## Kaynak Metin
• • •

Lewis (2001: 14) tam açıklama kavramını sosyal hesap verilebilirlik açısından değerlendirmiştir. İslam Dini’nde sosyal hesap verilebilirlik kavramıyla bağlantılı olarak herhangi bir faaliyetle ilgili bilgiler tam olarak açıklanmalıdır. Kur’an’daki bazı ayetler bu konuya işaret etmektedir. “… Şimdi gerçeği getirdin…” (Kur’an: 2:71), “… adaletin devam ettiricisi olun…” (Kur’an: 4:135) gibi ayetler sosyal hesap verilebilirlik bağlamında gerçekleşen ya da gerçekleşebilecek durumların dürüstçe açıklanması gerektiğinin İslamî gerekçelerindendir.

Lewis (2001: 14) tam açıklama kavramını geçen yazarların ifadelerine paralel olarak, halkın (ümmetin) refahın açısından da değerlendirmiştir. Finansal bilgiler, sadece gerçeği içerdiğinde İslami açıdan uygundur. Muhasebe bilgisinin amacı kamusal çıkarlara hizmettir. Halkın, İslami literatür açısından ümmetin refahı için,

organizasyonun operasyonlarının etkileri hakkında bilgilendirilme hakkı vardır. Bu bilgilendirmenin nasıl gerçekleştirildiği önemlidir. Bu bilgilendirme şekli dürüstlük, adalet gibi İslamî prensipler çerçevesinde yapılmalıdır.

Hesap verilebilirlik, İslamî açıdan bir anlamda, Yaratıcı’ya hesap vermek şeklinde algılanmalıdır (Lewis, 2001: 14). İslamî literatüre göre Allah’ın (cc) zaten her şeyi görüp bildiği için finansal bilgilerin gerçeğe aykırı olması durumu İslamî açıdan söz konusu değildir.

Doğru ve ilgili bilginin açıklanması, İslami hayatın farklı yönlerince önemlidir. Müslümanların ödeyebilme kapasitesini belirtmek noktasında, fakirlere yardım edebilmek için dini yükümlülükler açısından varlıkların ve sorumlulukların değerinin açıklanmasını gerektiren zekât gibi sorumluluklar söz konusudur (Lewis, 2001: 14). Zekât İslamî açıdan toplumsal refahın sağlanması için son derece önemlidir ve değişik kaynaklarda İslam Dini’nin ikinci en önemli şartıdır. Bu noktadan yeterli olmayan finansal açıklamalar zekâtın matrahını etkileyerek toplumsal refahı engelleme riski taşımaktadır.

• • •

## Girdi Verileri
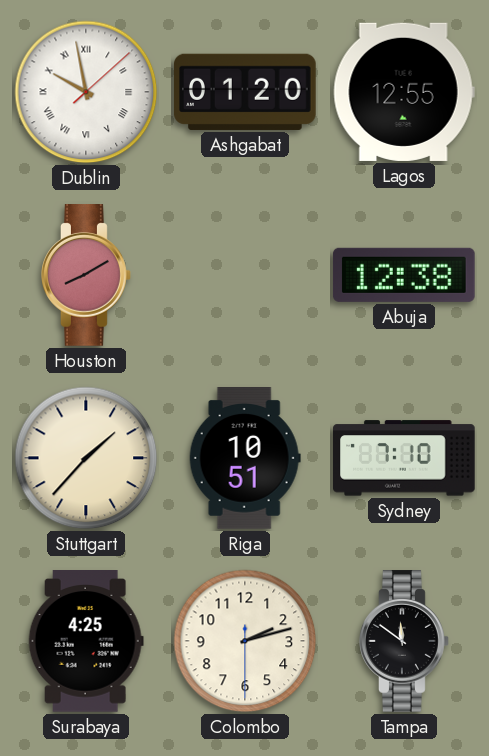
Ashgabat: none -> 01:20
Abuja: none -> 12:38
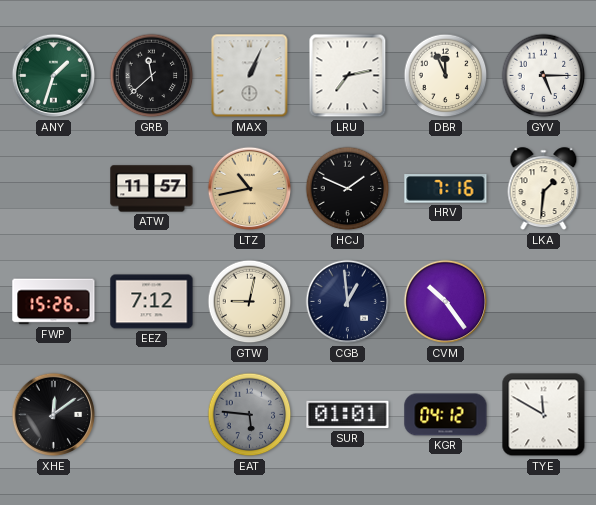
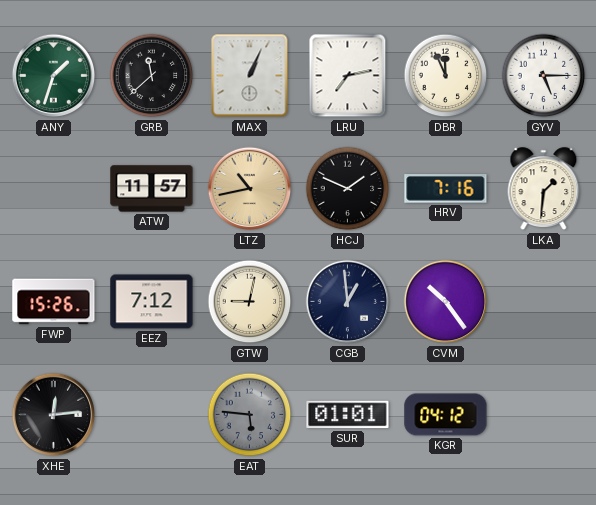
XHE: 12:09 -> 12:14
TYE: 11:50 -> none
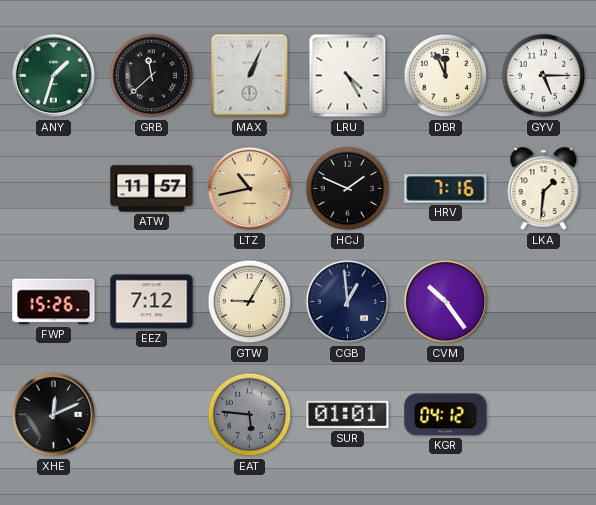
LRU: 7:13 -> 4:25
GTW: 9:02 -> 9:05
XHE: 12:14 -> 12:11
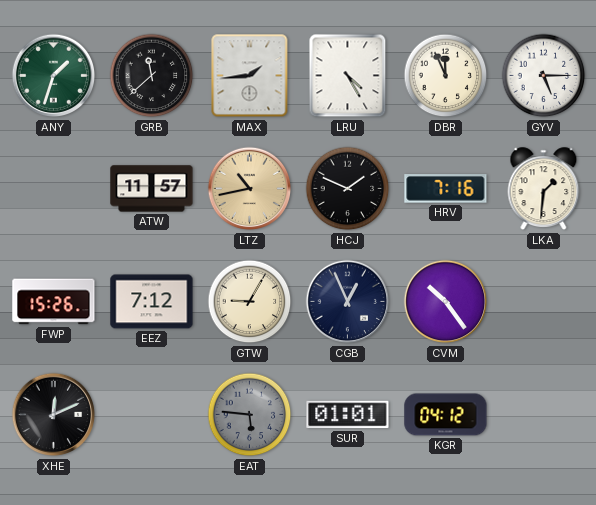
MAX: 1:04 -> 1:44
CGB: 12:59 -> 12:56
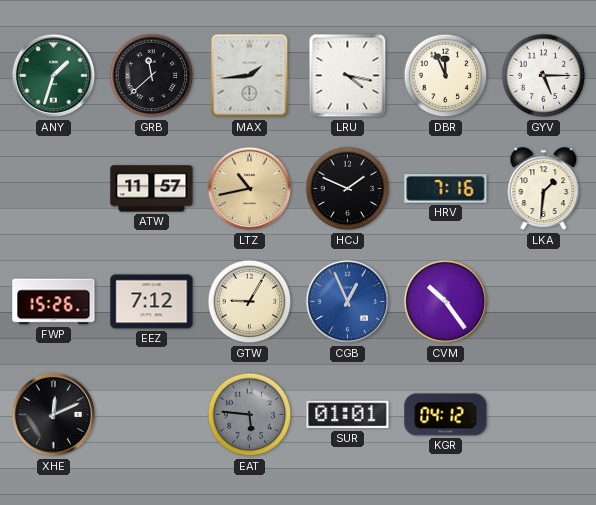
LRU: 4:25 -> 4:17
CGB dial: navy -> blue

• • •

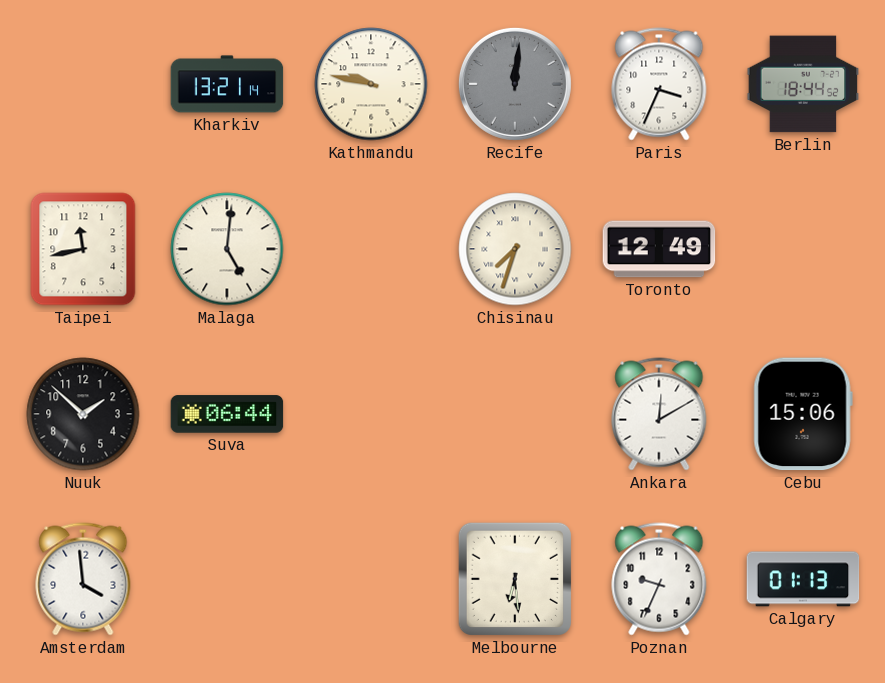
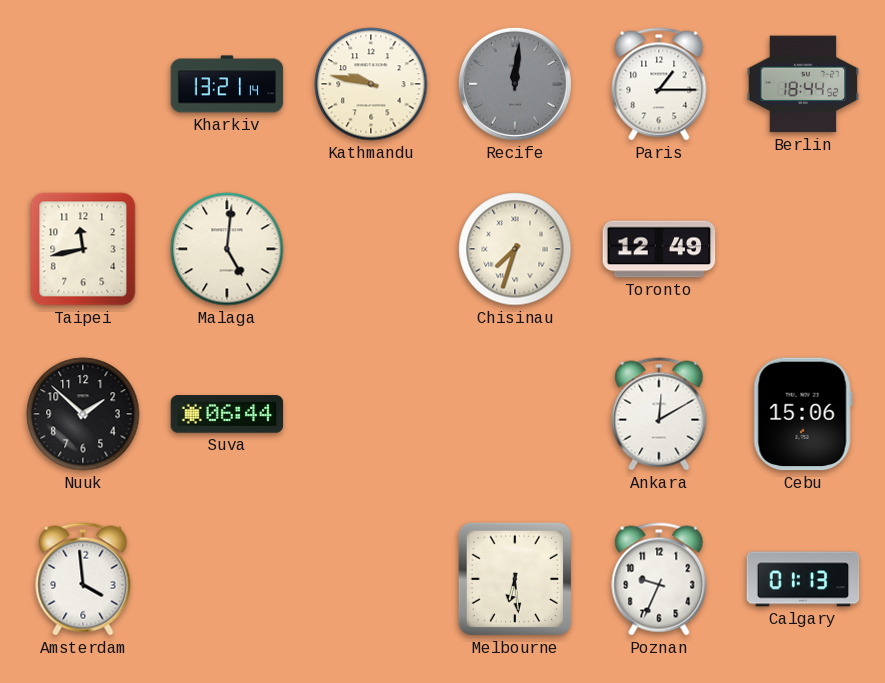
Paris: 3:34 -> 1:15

• • •

## Yapılacak İşler
[1] Kaynak metinde Lewis’in 2001 tarihli çalışmasına atıf yapan cümlelerin tamamını, metindeki sırayla ve kaynak metinde yer aldıkları biçimde yazınız.
[2] Girdi satırlarında "XHE: 12:09 -> 12:14" ifadesini içeren satır ile "LRU: 4:25 -> 4:17" ifadesini içeren satır arasındaki satırları, bu iki satır da dahil olmak üzere, "CGB" yerine "CGR" yazarak güncelleyiniz. Diğer her şeyi değiştirmeden yalnızca bu satırları veriniz ve resimleri yanıta almayınız.

## Görev Sonuçları
[1]
1. Lewis (2001: 14) tam açıklama kavramını sosyal hesap verilebilirlik açısından değerlendirmiştir.
2. Lewis (2001: 14) tam açıklama kavramını geçen yazarların ifadelerine paralel olarak, halkın (ümmetin) refahın açısından da değerlendirmiştir.
3. Hesap verilebilirlik, İslamî açıdan bir anlamda, Yaratıcı’ya hesap vermek şeklinde algılanmalıdır (Lewis, 2001: 14).
4. Müslümanların ödeyebilme kapasitesini belirtmek noktasında, fakirlere yardım edebilmek için dini yükümlülükler açısından varlıkların ve sorumlulukların değerinin açıklanmasını gerektiren zekât gibi sorumluluklar söz konusudur (Lewis, 2001: 14).

[2]
XHE: 12:09 -> 12:14
TYE: 11:50 -> none
LRU: 7:13 -> 4:25
GTW: 9:02 -> 9:05
XHE: 12:14 -> 12:11
MAX: 1:04 -> 1:44
CGR: 12:59 -> 12:56
LRU: 4:25 -> 4:17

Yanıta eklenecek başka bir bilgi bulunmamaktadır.